The development of two dimensional NMR in the 1970s was probably the greatest advance in the history of the technique. The addition of another dimension to NMR spectra expanded the types of information obtainable and made possible the vast array of tailored multi-dimensional experiments available today. The development of two dimensional experiments relied upon the introduction of pulsed NMR and the use of the fourier transform to process the data. To generate two dimensional data a variable delay between two pulses must be used. Incrementing the variable delay allows chemical shift information to be regularly sampled and later processed with the fourier transform to give a second dimension. Read on for more details.
On a modern, pulsed spectrometer a 1D NMR spectrum is acquired by applying a 90o pulse and recording the intensity of the magnetisation precessing in the xy-plane. As the magnetisation sweeps towards a detector the measured intensity increases then decreases as the magnetisation moves on, creating a sinusoidal signal. As the magnetisation relaxes back to equilibrium along the z-axis the overall intensity decreases, creating a decaying sinusoidal signal known as the Free Induction Decay (FID). The frequency that the magnetisation rotates in the xy-plane corresponds to the chemical shift. Fourier transformation converts the time-domain FID to a frequency-domain spectrum, as explained in more detail here.
Note that all the data is digitized. The FID is a list of intensity - time pairs that records the signal intensity at regular time intervals, and the spectrum is a list of intensity - frequency pairs.

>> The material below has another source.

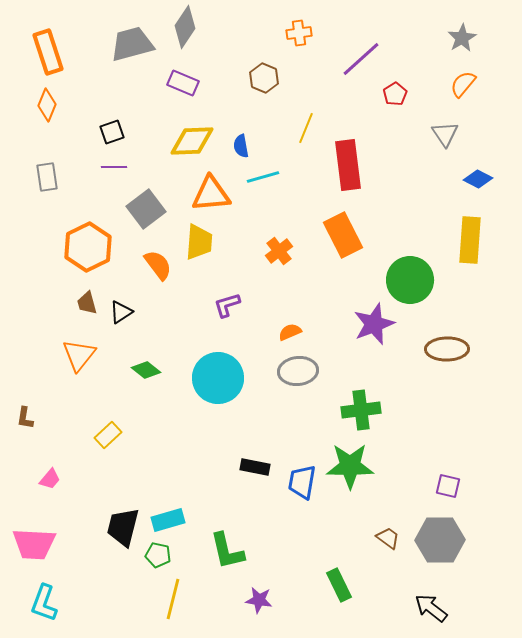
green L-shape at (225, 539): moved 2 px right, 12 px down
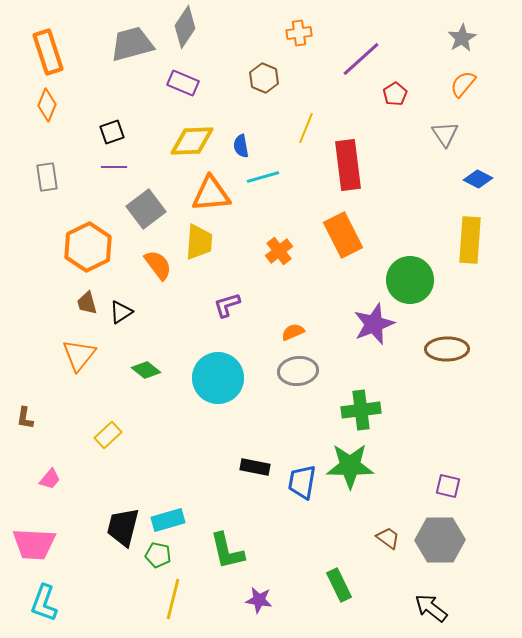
orange semicircle at (290, 332): moved 3 px right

Two dimensional NMR requires at least two pulses separated by a delay, labelled Δ in the figure below. As the delay is increased different FIDs, and thus spectra, are obtained. Typically the delay is incremented hundreds of times and hundreds of FIDs are recorded. Fourier transformation of all the FIDs produces a collection of 1D spectra where the signals are modulated by the length of the incremented delay.
Every one of the 1D spectra obtained after the first fourier transform consists of points with three values - intensity, frequency (chemical shift from the first FT), and time (the delay used). Extracting the intensity from the first point in each of the 1D spectra and plotting it against the delay value produces an FID-like signal, known as an interferogram. Repeating this process for the second point, and the third, and so on, produces a collection of interferograms, as shown in the figure below. Fourier transformation of the interferograms converts from the time domain to the frequency domain producing a collection of points that describe intensity at two frequency co-ordinates. In the figure below stack plot representations are used, but more often two-dimensional NMR data is shown as a contour plot.
The key concept here is that the chemical shift signal in the second dimension is recorded one point at a time. Matrix manipulation of the data during processing allows interferograms to be constructed that can be fourier transformed to obtain data points with two frequency co-ordinates.